Even Robert Hansen, Zacharias Moussoui, and the Unibomber, locked up in super-maximum security prison, get 1 hour of sunshine and PT each day. Not so Ariel, Aladdin, and Bambi. They stay locked away in the Disney Vault, day after dark day, week after dark week, year after dark year – without visitors, without sunshine, without (one suspects) hope – waiting for those few weeks each decade when they blink blindly in the light of the sun, and emerge for public scrutiny.
Although the existence of the Disney Vault is well publicized, the location of it is not. It could be at a dark site in the Czech Republic, or it could be right here – at Quantico, or Langley. That’s where my fear arises. Some think I bear a striking resemblance to Wimpy from the Popeye cartoons – not a Disney character, but an animated one nonetheless. What if I inadvertently stumbled onto the grounds of the Disney Vault, and some of Michael Eisner’s private-ops guys tasered me and locked me in? Without access to counsel, without writ of habeas corpus, I would be abandoned there for a decade – waiting in line behind Dumbo, Pocahontas, and Sport Goofy for my release. It is unlikely, I know, but it could happen.
The location of the Disney Vault is unknown, but the reason for its highly publicized existence is not. It has proved to be a great marketing scheme. Restricting access increases value, and the urgency to buy. The Vault generates angst. Angst generates dollars. Why are so few units shelved when a new Xbox is marketed? Why did the Beanie Baby people use the same ploy a few years ago, and the Pound Puppy people before them, and the Cabbage Patch Kids people before them? The answer is easy – to manipulate our emotions, to get our adrenalin involved in our purchasing decisions – to make lots of money.
No one huckstering a product believes that an educated consumer is the best customer. Advertisers shamelessly seek to play our subconscious fears like a Casio keyboard. This lie is the foundation upon which our consumption economy is built – is the life-blood of our entertainment culture.
And this Jesus rejects.
We rarely notice the times Jesus identifies a particular value of Western Culture and then categorically rejects that value, but he does it surprisingly often. One example is this:
For this reason I say to you, do not be anxious about your life – what you shall eat, what you shall drink, what clothes you shall wear – is not life more that food, and the body more than clothing?....These are all the things the Gentile eagerly seek; your heavenly Father knows you need them all. But seek first His kingdom, and His righteousness, and these things shall be added to you.

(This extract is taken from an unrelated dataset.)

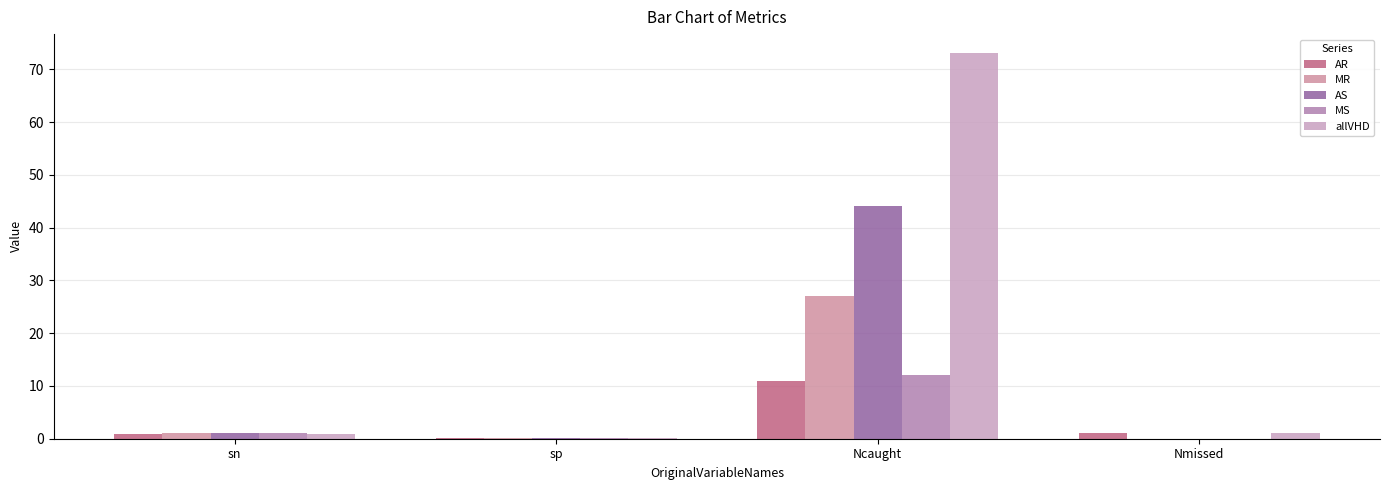

Which label corresponds to the largest value in the chart?

Ncaught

The “gentiles” Jesus speaks of are not Sumatran, Bantu, or the Mound-builders – They are Greek and Roman. They are Westerners, living by false values we have inherited and refined to this day. I hope we are duly impressed by the striking honesty of Jesus. He is straightforward about our needs, and the right way to meet them. The simplicity of John 3.16, and Acts 2.38 are typical of the way God communicates.
Then again, there is a reason God can be honest with us – He’s not trying to take anything from us, but to give us something – eternal life. The great and sad irony is that more people will send their money to Disney this year, than will receive the gifts Jesus offers. How pernicious then is this lie Jesus tells us to reject – and how costly.